__SET TASK__
Convert the lines of the rows below into a Markdown table with the columns No. and Line, numbering each line in order and omitting blank lines.

__DATA PROVIDED__
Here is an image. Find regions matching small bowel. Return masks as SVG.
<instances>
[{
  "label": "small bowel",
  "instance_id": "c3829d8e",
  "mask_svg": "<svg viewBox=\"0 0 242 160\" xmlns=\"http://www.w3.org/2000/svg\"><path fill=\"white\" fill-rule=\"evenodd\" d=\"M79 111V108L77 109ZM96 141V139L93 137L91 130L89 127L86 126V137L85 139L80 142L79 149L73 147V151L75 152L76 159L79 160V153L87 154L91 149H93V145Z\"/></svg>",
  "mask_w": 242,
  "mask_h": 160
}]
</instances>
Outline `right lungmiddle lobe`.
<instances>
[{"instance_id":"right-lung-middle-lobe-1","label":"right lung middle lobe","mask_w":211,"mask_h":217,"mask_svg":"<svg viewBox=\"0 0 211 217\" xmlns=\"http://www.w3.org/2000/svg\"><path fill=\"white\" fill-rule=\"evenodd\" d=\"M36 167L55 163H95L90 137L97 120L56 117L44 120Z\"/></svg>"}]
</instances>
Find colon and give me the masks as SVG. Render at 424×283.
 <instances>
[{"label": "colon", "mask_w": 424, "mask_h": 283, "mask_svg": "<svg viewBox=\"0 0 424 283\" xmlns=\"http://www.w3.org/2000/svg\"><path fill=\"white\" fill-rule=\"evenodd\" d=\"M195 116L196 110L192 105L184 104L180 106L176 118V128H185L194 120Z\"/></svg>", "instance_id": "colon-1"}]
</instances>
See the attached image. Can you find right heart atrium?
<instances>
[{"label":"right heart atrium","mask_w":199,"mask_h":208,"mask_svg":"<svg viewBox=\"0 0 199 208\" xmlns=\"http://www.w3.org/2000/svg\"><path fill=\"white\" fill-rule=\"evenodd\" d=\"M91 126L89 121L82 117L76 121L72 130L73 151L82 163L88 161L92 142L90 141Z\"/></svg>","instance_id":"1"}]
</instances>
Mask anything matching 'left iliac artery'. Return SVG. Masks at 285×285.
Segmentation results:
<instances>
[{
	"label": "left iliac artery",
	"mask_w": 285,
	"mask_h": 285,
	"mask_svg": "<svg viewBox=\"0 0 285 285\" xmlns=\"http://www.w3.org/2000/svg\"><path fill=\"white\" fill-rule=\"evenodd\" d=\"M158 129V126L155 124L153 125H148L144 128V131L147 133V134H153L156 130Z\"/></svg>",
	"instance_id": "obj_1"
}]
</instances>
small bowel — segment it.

__IN RESPONSE__
| No. | Line |
|---|---|
| 1 | Here is an image. Find regions matching small bowel. Return masks as SVG. |
| 2 | <instances> |
| 3 | [{ |
| 4 |   "label": "small bowel", |
| 5 |   "instance_id": "c3829d8e", |
| 6 |   "mask_svg": "<svg viewBox=\"0 0 242 160\" xmlns=\"http://www.w3.org/2000/svg\"><path fill=\"white\" fill-rule=\"evenodd\" d=\"M79 111V108L77 109ZM96 141V139L93 137L91 130L89 127L86 126V137L85 139L80 142L79 149L73 147V151L75 152L76 159L79 160V153L87 154L91 149H93V145Z\"/></svg>", |
| 7 |   "mask_w": 242, |
| 8 |   "mask_h": 160 |
| 9 | }] |
| 10 | </instances> |
| 11 | Outline `right lungmiddle lobe`. |
| 12 | <instances> |
| 13 | [{"instance_id":"right-lung-middle-lobe-1","label":"right lung middle lobe","mask_w":211,"mask_h":217,"mask_svg":"<svg viewBox=\"0 0 211 217\" xmlns=\"http://www.w3.org/2000/svg\"><path fill=\"white\" fill-rule=\"evenodd\" d=\"M36 167L55 163H95L90 137L97 120L56 117L44 120Z\"/></svg>"}] |
| 14 | </instances> |
| 15 | Find colon and give me the masks as SVG. Render at 424×283. |
| 16 |  <instances> |
| 17 | [{"label": "colon", "mask_w": 424, "mask_h": 283, "mask_svg": "<svg viewBox=\"0 0 424 283\" xmlns=\"http://www.w3.org/2000/svg\"><path fill=\"white\" fill-rule=\"evenodd\" d=\"M195 116L196 110L192 105L184 104L180 106L176 118V128H185L194 120Z\"/></svg>", "instance_id": "colon-1"}] |
| 18 | </instances> |
| 19 | See the attached image. Can you find right heart atrium? |
| 20 | <instances> |
| 21 | [{"label":"right heart atrium","mask_w":199,"mask_h":208,"mask_svg":"<svg viewBox=\"0 0 199 208\" xmlns=\"http://www.w3.org/2000/svg\"><path fill=\"white\" fill-rule=\"evenodd\" d=\"M91 126L89 121L82 117L76 121L72 130L73 151L82 163L88 161L92 142L90 141Z\"/></svg>","instance_id":"1"}] |
| 22 | </instances> |
| 23 | Mask anything matching 'left iliac artery'. Return SVG. Masks at 285×285. |
| 24 | Segmentation results: |
| 25 | <instances> |
| 26 | [{ |
| 27 | 	"label": "left iliac artery", |
| 28 | 	"mask_w": 285, |
| 29 | 	"mask_h": 285, |
| 30 | 	"mask_svg": "<svg viewBox=\"0 0 285 285\" xmlns=\"http://www.w3.org/2000/svg\"><path fill=\"white\" fill-rule=\"evenodd\" d=\"M158 129V126L155 124L153 125H148L144 128V131L147 133V134H153L156 130Z\"/></svg>", |
| 31 | 	"instance_id": "obj_1" |
| 32 | }] |
| 33 | </instances> |
| 34 | small bowel — segment it. |